The National Library of Ireland has made available for the first time James Joyce’s manuscripts for free to the public via the Library’s online catalogue. The online publication coincides with a book set publication of the same manuscripts that are being sold for hundreds of Euro.
The Irish Times reports on the publication of Joyce’s collection, and the factors that have played into the Library’s early announcement of the project. The decision to announce the online version of the Joyce manuscripts was made after a Joycean scholar published the material in editions priced at up to €250.
Joycean scholar Danis Rose has published Joyce’s material ranging in prices from €75 and €250, or up to €800 for an entire set . Rose has claimed he is now the copyright holder in the EU of these manuscripts according to The Irish Times.
The Joyce collection includes “notes and early drafts of Ulysses and Finnegans Wake, as well as earlier notes by Joyce from between 1903 and 1928. Two of the notebooks include the earliest surviving sets of notes, and there are drafts of nine separate episodes of Ulysses. The handwriting in the manuscripts matches Joyce’s known handwriting from the different periods in his life and includes his use of coloured crayon lines and Xs through certain writing.”
Fiona Ross, director of the National Library, said yesterday that plans to put the manuscripts online had been underway for some time. The National Library hadn’t intended to announce their plan for the online publication of the manuscripts until next June, but opted to move up the announcement after Rose’s publication of the materials.
Rose said in a statement that “there is a provision in law that the first person to publish previously unpublished material entering the public domain acquires economic rights equivalent to copyright for a period of 25 years.” Rose asserts that he is the first person to publish these materials after they became a product of the public domain, setting the stage for potential drama with the National Library of Ireland.
“To make the situation explicit,” added Rose, “I will make over to the Irish State such rights in the Joyce text in the Ulysses documents that I have acquired.”
Rose claims to have published the Joycean texts as this time in order to prevent other “less well-disposed” parties from doing so.
If Rose’s claim to be the copyright holder is upheld, the National Library and Joyce scholars would have to seek Rose’s permission to publish “any substantial portion of these manuscripts.” Rose could also potentially acquire a substantial fee from those wishing to use the materials, such as the National Library.

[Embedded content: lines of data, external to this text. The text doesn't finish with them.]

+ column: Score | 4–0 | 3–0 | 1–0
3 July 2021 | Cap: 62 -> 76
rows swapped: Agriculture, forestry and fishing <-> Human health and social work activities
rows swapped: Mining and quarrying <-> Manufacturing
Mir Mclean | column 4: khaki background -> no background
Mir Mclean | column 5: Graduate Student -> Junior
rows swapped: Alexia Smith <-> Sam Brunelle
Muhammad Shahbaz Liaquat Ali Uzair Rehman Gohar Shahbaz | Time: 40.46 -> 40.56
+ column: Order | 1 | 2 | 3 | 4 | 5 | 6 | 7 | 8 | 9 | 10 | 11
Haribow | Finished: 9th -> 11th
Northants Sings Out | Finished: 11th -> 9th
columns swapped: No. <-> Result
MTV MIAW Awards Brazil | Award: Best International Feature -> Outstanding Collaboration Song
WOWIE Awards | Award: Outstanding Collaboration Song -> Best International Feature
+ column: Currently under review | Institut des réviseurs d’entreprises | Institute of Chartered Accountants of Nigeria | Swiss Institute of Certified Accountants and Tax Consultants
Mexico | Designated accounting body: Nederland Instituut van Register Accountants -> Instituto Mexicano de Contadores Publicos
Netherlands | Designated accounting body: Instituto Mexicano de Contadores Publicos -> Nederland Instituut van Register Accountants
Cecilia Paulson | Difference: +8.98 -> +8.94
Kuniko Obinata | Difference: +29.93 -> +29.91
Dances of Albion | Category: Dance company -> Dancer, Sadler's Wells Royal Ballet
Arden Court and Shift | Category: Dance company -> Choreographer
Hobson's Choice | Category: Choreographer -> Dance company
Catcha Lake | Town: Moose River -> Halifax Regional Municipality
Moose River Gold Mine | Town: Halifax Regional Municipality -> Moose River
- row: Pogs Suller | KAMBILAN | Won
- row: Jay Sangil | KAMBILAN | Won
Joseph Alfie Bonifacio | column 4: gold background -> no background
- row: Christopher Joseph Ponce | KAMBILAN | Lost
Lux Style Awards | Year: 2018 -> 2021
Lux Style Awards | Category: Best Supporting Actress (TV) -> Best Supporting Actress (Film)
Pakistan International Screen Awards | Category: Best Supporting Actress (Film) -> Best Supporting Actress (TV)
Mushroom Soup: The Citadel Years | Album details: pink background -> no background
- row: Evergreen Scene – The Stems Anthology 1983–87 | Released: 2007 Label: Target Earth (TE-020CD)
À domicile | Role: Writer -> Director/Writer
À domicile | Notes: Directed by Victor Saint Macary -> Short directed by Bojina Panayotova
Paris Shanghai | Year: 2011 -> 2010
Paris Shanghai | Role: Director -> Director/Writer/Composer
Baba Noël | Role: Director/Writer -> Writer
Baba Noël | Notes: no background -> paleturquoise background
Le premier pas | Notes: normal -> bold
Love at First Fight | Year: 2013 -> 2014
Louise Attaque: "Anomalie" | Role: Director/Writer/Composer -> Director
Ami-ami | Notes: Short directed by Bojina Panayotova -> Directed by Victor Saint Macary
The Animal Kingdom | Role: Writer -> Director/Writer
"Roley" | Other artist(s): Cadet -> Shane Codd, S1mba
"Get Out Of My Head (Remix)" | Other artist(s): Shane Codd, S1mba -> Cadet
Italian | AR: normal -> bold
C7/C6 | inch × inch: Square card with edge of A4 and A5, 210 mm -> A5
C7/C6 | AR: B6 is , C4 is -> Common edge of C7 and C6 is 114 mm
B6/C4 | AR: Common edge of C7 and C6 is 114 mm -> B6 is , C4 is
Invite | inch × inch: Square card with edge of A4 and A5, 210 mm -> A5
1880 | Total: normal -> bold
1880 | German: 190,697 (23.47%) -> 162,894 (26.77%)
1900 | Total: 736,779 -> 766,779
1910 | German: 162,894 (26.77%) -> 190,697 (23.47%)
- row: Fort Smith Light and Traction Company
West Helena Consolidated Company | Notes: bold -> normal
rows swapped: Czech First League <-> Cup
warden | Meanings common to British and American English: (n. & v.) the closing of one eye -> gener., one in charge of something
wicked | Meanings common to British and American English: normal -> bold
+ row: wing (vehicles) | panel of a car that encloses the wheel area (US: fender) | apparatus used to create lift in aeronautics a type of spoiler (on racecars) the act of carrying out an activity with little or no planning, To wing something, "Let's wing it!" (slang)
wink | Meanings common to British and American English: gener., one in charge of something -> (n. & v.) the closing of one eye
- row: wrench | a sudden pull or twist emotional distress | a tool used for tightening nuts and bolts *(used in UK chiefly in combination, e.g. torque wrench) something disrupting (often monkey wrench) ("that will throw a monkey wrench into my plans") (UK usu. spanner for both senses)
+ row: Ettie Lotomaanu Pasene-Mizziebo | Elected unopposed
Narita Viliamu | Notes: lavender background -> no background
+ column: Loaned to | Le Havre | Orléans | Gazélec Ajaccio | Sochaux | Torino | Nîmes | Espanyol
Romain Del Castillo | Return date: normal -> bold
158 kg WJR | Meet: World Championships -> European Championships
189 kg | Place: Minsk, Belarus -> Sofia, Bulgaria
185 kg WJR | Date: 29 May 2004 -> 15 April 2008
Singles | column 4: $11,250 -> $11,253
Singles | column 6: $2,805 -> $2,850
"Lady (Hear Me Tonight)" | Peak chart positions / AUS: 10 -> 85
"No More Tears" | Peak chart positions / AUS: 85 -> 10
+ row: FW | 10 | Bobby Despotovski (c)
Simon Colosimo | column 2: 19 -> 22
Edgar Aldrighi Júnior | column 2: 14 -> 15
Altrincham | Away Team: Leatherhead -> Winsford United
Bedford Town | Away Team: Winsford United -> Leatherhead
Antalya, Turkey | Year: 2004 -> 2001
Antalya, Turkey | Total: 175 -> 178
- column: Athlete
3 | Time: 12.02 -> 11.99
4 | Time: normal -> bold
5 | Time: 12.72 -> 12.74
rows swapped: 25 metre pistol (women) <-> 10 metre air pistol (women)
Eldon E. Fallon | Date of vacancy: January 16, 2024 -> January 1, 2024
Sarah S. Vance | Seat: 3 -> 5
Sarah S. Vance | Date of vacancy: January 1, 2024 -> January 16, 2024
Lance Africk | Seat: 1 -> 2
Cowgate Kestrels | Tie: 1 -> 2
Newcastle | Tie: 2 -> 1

Rose does not support the free online publication of the Joyce manuscripts saying the plan is “unwise” and “precipitate in the extreme.” He added that it was strange that a body which had been so extremely careful about these documents for so long had suddenly become so careless.
The director of the National Library, Fiona Ross, said that a committee initiated by the Department of Enterprise, Jobs and Innovation was being held to review the issue of copyright in Ireland. The review committee is not a result of the matter between the Library and Davis Rose.
Ross added that the National Library’s duty is to “lawfully to make available to the public the material in its care”, and that publishing the Joyce manuscripts online adheres to that objective. She added that the Library “looks forward to working through the issues associated with the legality of providing access to its materials.”
The National Library of Ireland acquired the manuscripts in question back in 2002 for a staggering €12.6 million. Copyright to the Joyce estate had vanquished under law by then as it had exceeded 70 years since the death of James Joyce.
Davis Rose is believed to be publishing the Joyce manuscripts through a previously unknown publishing firm called House of Breathings based in Michigan. It is believed Rose opted to publish in the US since legislation in America indicates more clearly that the works of James Joyce are a matter of public domain.
The National Library of Ireland’s holdings of The Joyce Papers is available online.